Why Okowa sacked Delta oil commission board

The opaque and less than transparent manner the board of the Delta State Oil Producing Areas Development Commission (DESOPADEC), ran the interventionist oil agency was responsible for the dissolution of the leadership of the board, the Nigerian Times has learnt.
Governor Ifeanyi Okowa sacked the Board this morning, but gave no reason for his action which was expected before now.
There has been much outcry over the management of the commission which comprises representatives of oil-producing communities including Urhobo which has three representatives, Ndokwa which has two and Ijaw, Itsekiri and Isoko, which have just one representative each.
As it is, the sharing formula for the commission is based on the quantum of oil produced by various ethnic nationalities.
 It was learnt that currently 29 per cent goes to the Itsekiri, 27 per cent for Ijaw, 21 for Urhobo, 14 for Isoko and nine per cent for Ndokwa ethnic group.
However, apart from official sleaze which has characterised the running of the agency, the Nigerian Times learnt that it was also a veritable conduit for the outgone administration which literally turned the commission to its ‘oil well’.
Monies were routinely released to politicians on the orders of the former government while the developmental projects earmarked to be executed for the benefit of the ravaged communities suffered.
In a statement by the Secretary to the State Government (SSG), Mr Festus Agas, Governor Okowa instructed the board to immediately hand over to the most senior officials in the different departments.
He also specifically ordered all members of the sacked board to ensure they hand over properties in their possession, especially official vehicles before their departure.
The past administration was also said to have been complicit in the consistent non-release of the entire 50 percent of the accrued 13 percent derivation fund paid by the federal government to the State as prescribed under the existing law. 
For the whole of last year, the Nigerian Times gathered that the commission was starved of its statutory 50 per cent funding, though the state government rarely gave up to 30 per cent of the 50 per cent accruing to the communities.
The dissolved board led by Mr. Oritsua Kpogho, Chairman, was also not able to account for the billions of naira which accrued to the agency since the last board was inaugurated.

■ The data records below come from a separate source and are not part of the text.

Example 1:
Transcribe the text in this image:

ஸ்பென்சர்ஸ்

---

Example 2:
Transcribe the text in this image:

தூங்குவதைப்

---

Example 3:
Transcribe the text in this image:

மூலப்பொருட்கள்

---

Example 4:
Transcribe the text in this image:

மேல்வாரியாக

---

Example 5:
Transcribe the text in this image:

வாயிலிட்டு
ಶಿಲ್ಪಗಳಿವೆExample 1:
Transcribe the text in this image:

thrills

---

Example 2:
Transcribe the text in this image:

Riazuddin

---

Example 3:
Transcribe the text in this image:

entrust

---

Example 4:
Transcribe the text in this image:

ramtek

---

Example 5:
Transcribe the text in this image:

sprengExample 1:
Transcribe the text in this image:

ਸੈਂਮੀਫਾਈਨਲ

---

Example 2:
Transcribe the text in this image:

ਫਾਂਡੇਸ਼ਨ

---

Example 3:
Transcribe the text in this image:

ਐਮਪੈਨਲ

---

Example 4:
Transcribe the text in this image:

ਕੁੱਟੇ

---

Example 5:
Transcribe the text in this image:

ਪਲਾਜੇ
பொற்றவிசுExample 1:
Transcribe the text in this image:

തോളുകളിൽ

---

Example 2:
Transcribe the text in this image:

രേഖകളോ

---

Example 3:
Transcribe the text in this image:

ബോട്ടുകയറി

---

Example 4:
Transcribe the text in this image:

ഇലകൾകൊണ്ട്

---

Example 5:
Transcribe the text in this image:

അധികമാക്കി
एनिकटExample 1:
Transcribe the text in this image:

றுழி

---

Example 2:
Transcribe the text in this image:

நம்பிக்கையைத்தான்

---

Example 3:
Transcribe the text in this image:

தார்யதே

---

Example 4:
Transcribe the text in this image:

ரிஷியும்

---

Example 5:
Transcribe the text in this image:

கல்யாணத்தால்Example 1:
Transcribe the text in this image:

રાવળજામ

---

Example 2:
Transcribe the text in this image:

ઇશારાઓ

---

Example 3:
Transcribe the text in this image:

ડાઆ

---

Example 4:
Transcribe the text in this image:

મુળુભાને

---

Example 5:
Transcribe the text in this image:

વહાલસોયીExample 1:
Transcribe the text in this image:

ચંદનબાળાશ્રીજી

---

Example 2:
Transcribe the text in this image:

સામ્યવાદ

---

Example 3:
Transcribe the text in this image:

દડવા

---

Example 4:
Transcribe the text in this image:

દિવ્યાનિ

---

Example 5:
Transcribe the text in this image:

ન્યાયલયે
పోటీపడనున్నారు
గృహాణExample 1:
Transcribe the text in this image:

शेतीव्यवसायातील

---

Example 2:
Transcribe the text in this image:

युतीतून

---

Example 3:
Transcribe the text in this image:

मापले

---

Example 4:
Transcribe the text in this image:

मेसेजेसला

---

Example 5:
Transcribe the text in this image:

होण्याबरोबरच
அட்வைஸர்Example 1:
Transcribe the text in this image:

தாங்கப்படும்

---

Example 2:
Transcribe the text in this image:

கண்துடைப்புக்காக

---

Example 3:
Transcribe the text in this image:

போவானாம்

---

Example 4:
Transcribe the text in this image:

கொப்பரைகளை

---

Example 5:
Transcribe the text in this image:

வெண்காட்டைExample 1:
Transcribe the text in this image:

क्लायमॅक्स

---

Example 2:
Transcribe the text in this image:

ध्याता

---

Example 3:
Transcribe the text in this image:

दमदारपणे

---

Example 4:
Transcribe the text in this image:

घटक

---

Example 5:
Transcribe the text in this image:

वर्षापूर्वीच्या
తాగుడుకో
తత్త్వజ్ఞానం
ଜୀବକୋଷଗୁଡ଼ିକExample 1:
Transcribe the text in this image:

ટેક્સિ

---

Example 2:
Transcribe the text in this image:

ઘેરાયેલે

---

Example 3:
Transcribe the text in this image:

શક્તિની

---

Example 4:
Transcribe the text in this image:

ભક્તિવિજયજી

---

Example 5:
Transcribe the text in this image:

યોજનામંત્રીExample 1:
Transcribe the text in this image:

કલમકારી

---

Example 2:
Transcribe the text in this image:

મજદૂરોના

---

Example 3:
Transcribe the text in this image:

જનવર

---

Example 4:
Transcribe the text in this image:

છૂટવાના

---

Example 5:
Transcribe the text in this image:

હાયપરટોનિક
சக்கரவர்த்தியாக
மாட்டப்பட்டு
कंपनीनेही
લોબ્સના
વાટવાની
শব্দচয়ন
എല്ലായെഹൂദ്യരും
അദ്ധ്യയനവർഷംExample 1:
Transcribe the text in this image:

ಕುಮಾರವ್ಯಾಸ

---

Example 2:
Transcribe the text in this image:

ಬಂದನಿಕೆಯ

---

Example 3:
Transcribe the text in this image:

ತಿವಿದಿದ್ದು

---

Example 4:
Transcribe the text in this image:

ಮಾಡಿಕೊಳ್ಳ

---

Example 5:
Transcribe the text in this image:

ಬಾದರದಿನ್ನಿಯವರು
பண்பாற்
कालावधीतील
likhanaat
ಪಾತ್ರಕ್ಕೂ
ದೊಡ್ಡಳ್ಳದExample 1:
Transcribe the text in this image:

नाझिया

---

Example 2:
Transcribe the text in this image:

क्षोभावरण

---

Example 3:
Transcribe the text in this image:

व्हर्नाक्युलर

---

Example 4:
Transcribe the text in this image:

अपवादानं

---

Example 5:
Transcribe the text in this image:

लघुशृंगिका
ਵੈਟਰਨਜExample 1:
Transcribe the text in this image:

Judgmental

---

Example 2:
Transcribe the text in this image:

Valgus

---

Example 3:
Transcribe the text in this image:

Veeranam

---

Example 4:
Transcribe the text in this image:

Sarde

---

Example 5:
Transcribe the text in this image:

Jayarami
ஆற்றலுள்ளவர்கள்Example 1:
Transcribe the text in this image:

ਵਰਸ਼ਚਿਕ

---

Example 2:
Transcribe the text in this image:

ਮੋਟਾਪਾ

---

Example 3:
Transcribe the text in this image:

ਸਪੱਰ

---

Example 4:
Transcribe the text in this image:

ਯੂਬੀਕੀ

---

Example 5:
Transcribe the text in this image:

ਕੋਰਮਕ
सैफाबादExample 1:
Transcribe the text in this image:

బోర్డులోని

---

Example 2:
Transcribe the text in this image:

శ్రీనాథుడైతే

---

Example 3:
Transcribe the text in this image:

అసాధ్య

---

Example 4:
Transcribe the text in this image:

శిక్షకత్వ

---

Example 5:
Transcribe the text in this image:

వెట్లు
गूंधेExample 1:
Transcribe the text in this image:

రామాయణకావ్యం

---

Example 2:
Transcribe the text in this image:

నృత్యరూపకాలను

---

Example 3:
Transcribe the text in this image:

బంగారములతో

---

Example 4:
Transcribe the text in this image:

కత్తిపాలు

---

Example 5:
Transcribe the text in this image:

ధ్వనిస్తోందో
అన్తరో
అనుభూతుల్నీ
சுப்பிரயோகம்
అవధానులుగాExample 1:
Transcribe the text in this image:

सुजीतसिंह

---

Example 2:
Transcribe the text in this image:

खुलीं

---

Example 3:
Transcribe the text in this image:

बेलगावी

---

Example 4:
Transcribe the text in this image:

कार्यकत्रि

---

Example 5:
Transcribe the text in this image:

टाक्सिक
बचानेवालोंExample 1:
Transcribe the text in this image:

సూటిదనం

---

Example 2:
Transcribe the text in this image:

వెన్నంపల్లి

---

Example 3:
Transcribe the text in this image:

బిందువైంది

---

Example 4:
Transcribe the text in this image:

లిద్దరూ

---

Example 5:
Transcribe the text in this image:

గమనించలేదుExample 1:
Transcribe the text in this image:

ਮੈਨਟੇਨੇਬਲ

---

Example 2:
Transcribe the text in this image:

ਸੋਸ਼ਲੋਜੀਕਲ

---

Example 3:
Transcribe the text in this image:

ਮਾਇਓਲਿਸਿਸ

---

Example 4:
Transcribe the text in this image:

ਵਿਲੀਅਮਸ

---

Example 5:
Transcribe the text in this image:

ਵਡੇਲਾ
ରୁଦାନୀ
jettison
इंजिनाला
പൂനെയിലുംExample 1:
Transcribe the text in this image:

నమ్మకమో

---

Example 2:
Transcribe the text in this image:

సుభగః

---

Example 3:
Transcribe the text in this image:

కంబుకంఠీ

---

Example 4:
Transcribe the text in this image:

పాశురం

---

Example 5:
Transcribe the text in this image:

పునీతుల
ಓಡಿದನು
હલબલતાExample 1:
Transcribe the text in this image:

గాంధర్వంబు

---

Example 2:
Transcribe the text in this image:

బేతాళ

Recently, the Delta State Economic Dash Board, through its state consultant, ROLLANDE BERGERS and Co, which probed the books of the Ministries, was said to have found out that at least N25bn of the agency’s funds could not be accounted for.
But the statement sacking the board directed all members of the commission to hand over all government property, including vehicles in their possession to the secretary of the commission.
There has also been a new twist, as Okowa has overridden ex-Governor Emmanuel Uduaghan’s bill to restructure the commission just before his exit.
There are insinuations that Governor Okowa might force the members of the Delta State House of Assembly who are at the last stage before passing the bill to jettison it for his own.
Okowa promised to give strength to the DESOPADEC law, vowing to restructure the Board and Management of the commission in line with the Niger Delta Development Commission (NDDC) model through his own Amendment Bill.
The governor has yet to announce the appointment of new members following the dissolution of the leadership of the sacked oil agency’s board.